We tend to think of conveyor belts as a particularly modern invention that was the catalyst for modern industrial and manufacturing, but the conveyor belt and how much it could transform industry as we know it, dates back to the 18th century, and the dawn of a new Industrial Revolution.

Continuous Production, The Conveyor Belt And Oliver Evans

When talking about the conveyor belt, it is important to discuss its contribution to the principle of continuous production, a design concept where the machinery and layout of a factory are designed to efficiently take materials through each production step until the product is complete.

An example of this is automated pasta machinery, which starts with water and flour, makes and kneads the dough using mixing machinery, before the dough is flattened and pushed through a die to create the required shape and size before being dried out ready for QA testing and packaging.

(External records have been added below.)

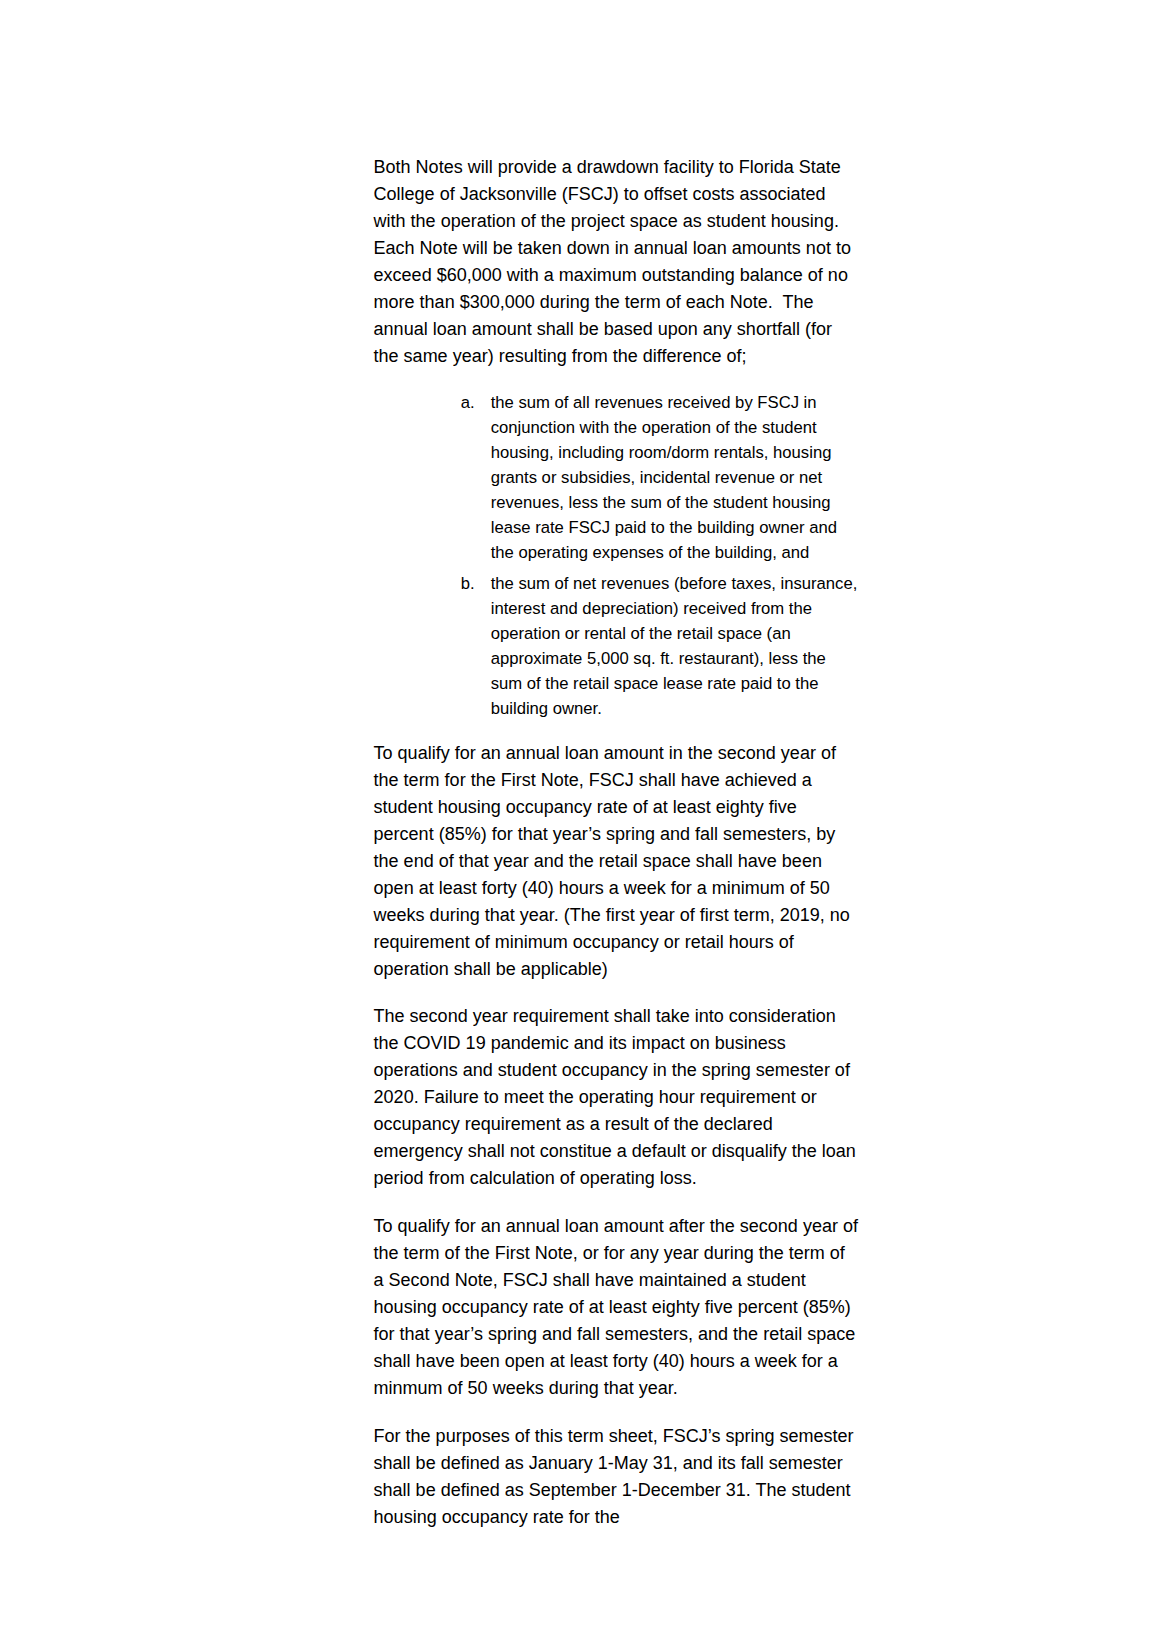Both Notes will provide a drawdown facility to Florida State College of Jacksonville (FSCJ) to offset costs associated with the operation of the project space as student housing. Each Note will be taken down in annual loan amounts not to exceed $60,000 with a maximum outstanding balance of no more than $300,000 during the term of each Note. The annual loan amount shall be based upon any shortfall (for the same year) resulting from the difference of;
the sum of all revenues received by FSCJ in conjunction with the operation of the student housing, including room/dorm rentals, housing grants or subsidies, incidental revenue or net revenues, less the sum of the student housing lease rate FSCJ paid to the building owner and the operating expenses of the building, and
the sum of net revenues (before taxes, insurance, interest and depreciation) received from the operation or rental of the retail space (an approximate 5,000 sq. ft. restaurant), less the sum of the retail space lease rate paid to the building owner.
To qualify for an annual loan amount in the second year of the term for the First Note, FSCJ shall have achieved a student housing occupancy rate of at least eighty five percent (85%) for that year’s spring and fall semesters, by the end of that year and the retail space shall have been open at least forty (40) hours a week for a minimum of 50 weeks during that year. (The first year of first term, 2019, no requirement of minimum occupancy or retail hours of operation shall be applicable)
The second year requirement shall take into consideration the COVID 19 pandemic and its impact on business operations and student occupancy in the spring semester of 2020. Failure to meet the operating hour requirement or occupancy requirement as a result of the declared emergency shall not constitue a default or disqualify the loan period from calculation of operating loss.
To qualify for an annual loan amount after the second year of the term of the First Note, or for any year during the term of a Second Note, FSCJ shall have maintained a student housing occupancy rate of at least eighty five percent (85%) for that year’s spring and fall semesters, and the retail space shall have been open at least forty (40) hours a week for a minmum of 50 weeks during that year.
For the purposes of this term sheet, FSCJ’s spring semester shall be defined as January 1-May 31, and its fall semester shall be defined as September 1-December 31. The student housing occupancy rate for the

Conveyor belts mean that the materials that make the finished product do not need to be moved to each step by hand, reducing the manual labour needed to make a product.

The first person to take steps towards using conveyor belts in this fashion was Oliver Evans, a Delaware inventor who created the high-pressure steam engine, as well as attempts at an amphibious car.

His biggest contribution, however, was the automated flour mill, a continuous process mill that used conveyor belts to move the grain to the five machines that would convert it into flour.

It used bucket conveyors, screw conveyors and conveyor belts to move the grain from one station to the next and reduced the number of people needed to run the mill from five to just one.

These original conveyor belts were relatively basic and consisted of a belt that travelled across a flat wooden surface, powered by simple gears and pulleys.

This contribution is often neglected, but this is in part due to Mr Evans’ other contributions to what would become the industrial revolution.

In fact, a steam engine that he pioneered was part of the first-ever steam-powered conveyor belt system, which was used to produce ship’s biscuits for the Royal Navy.

The Dawn Of The Modern Assembly Line

When we tend to think of conveyor belts being used in industry, we often tend to think of the assembly line, a mass production system where parts are added to a product in sequence until it is completed, mechanically moving the product from one stage to the next.

Whilst most commonly associated with the car industry, the initial industry that took full advantage of the conveyor-belt line was in food production, with Henry Ford citing the meatpacking factories of Chicago as a particular influence on the Model T’s production line.

Interestingly, whilst Mr Ford is commonly credited with creating the modern assembly line, he was not the first car manufacturer to use an assembly line system.

Ransom Olds, the founder of the Oldsmobile car company, built the first-ever mass-produced car, in the form of the Model R, often known as the Curved Dash, with an assembly line formed in 1901, 12 years before the Model T finally adopted a moving assembly line.

However, with the runaway success of the Model T and Mr Ford taking credit for the concept, the idea that he invented it has since stuck.

However, the Ford Motor Company did make the most of the conveyor belt, reducing the construction time of the car from over half a day to just 93 minutes.